Background: Trichophyton interdigitale is an anthropophilicthe dermatophyte that mainly cause superficial fungal infections in humans. Although it has considerable medical importance, its antifungal susceptibility profile remains poorly examined.
Material/methods: In this study, we tested the in vitro antifungal susceptibility of a set of clinical T. iterdigitale isolates obtained from 66 tinea patients worldwide, using the CLSI (Clinical and Laboratory Standards Institute) broth microdilution method. All isolates were phylogenetically identified at the species level by using sequences of the ribosomal DNA internal transcribed spacer (rDNA ITS).
Results: The geometric mean minimum inhibitry concentrations (MICs) for itraconazole (ITC), voriconazole (VRC), posaconazole (POS), miconazole(MCO), ketoconazole (KTZ), terbinafine (TRB) and griseofulvin (GEZ) and minimum effective concentrations (MEC) for caspofungin (CAS) across all isolates were as follows, in increasing order: TRB 0.06 mg/L, POS 0.11 mg/L, ITC 0.18 mg/L, VRC 0.22 mg/L, CAS 0.46 mg/L, KTZ 0.98 mg/L, GRZ 0.96 mg/L and MCO 1.10 mg/L. The MIC ranges across all islates were as follows: TRB 0.016–0.32 mg/L, POS 0.016–0.5 mg/L, ITC 0.032–0.5 mg/L, VRC 0.032-0.5 mg/L, CAS 0.063-1 mg/L, KTZ 0.032-4 mg/L, GRZ 0.125-4 mg/L and MCO 0.125-4 mg/L. No statistically significant differences in the susceptibility profiles of T. interdigitale were detected within the geographical regions tested.

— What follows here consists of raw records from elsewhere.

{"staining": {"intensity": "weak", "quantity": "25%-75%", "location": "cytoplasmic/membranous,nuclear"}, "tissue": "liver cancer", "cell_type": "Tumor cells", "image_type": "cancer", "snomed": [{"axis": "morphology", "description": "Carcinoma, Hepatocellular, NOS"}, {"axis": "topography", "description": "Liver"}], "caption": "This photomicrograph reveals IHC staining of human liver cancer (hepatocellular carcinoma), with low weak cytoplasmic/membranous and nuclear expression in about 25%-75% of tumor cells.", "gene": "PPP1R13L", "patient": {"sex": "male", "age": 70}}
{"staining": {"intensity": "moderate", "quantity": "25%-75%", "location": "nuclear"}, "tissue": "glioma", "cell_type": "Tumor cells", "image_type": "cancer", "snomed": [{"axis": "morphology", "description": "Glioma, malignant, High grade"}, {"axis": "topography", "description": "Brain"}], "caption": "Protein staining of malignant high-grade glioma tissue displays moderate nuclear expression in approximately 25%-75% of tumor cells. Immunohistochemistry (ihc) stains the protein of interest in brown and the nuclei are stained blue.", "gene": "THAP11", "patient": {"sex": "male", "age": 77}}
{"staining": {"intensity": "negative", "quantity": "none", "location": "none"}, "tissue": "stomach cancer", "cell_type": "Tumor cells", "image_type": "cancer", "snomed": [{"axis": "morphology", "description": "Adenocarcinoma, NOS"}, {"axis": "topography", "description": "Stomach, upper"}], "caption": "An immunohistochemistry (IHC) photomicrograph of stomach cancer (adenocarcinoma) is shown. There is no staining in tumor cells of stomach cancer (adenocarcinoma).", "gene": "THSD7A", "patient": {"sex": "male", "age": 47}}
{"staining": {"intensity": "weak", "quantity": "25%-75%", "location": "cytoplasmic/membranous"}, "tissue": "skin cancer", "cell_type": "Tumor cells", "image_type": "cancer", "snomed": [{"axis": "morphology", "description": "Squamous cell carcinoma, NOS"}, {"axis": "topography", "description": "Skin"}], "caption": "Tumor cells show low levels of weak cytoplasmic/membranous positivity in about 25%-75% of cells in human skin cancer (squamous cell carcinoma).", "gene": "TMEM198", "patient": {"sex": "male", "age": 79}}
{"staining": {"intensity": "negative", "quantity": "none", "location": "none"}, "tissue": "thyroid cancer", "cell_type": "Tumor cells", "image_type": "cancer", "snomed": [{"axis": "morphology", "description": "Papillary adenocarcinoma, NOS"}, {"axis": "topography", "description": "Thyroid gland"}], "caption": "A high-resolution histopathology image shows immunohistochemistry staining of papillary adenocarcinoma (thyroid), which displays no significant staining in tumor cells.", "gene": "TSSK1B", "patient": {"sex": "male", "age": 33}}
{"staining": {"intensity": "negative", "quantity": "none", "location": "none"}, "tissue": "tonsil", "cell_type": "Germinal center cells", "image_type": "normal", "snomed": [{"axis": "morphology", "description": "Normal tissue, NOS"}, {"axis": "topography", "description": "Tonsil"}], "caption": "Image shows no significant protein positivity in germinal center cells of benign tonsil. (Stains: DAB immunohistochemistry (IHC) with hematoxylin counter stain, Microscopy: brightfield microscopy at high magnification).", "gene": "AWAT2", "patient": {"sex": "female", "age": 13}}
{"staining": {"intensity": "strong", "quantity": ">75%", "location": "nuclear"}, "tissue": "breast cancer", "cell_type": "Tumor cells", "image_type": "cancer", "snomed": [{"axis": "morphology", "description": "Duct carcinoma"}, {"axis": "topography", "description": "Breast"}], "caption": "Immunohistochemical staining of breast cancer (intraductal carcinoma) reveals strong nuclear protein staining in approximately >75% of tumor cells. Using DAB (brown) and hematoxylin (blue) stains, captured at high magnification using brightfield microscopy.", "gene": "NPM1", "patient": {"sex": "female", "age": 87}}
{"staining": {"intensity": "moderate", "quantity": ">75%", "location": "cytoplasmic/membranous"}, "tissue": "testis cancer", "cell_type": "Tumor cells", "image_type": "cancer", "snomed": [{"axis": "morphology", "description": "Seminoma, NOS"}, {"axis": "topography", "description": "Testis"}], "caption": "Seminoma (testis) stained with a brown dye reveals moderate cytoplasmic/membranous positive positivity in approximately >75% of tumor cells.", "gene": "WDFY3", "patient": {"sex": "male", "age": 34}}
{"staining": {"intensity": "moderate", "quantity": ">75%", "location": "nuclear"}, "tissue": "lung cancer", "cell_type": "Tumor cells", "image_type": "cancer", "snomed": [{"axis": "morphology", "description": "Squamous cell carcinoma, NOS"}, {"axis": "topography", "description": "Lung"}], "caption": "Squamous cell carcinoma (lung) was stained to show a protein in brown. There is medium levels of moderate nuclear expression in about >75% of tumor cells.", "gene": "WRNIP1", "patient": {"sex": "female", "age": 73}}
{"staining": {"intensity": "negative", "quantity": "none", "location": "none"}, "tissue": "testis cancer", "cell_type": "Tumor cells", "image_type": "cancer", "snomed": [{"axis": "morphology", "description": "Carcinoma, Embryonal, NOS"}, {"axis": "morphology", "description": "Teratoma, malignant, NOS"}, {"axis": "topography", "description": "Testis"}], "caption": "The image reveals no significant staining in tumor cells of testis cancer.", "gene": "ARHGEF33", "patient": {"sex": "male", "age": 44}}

Conclusions: Terbinafine, posaconazole and itraconazole were shown to be the most potent antifungal agents against T. interdigitale isolates obtained from tinea capitis patients worldwide. These results suggests that antifungl susceptibility testing could help clinicians to select appropriate antifungal therapies that have a high probability of successfully treating dermatophytsis due to T. interdigitale.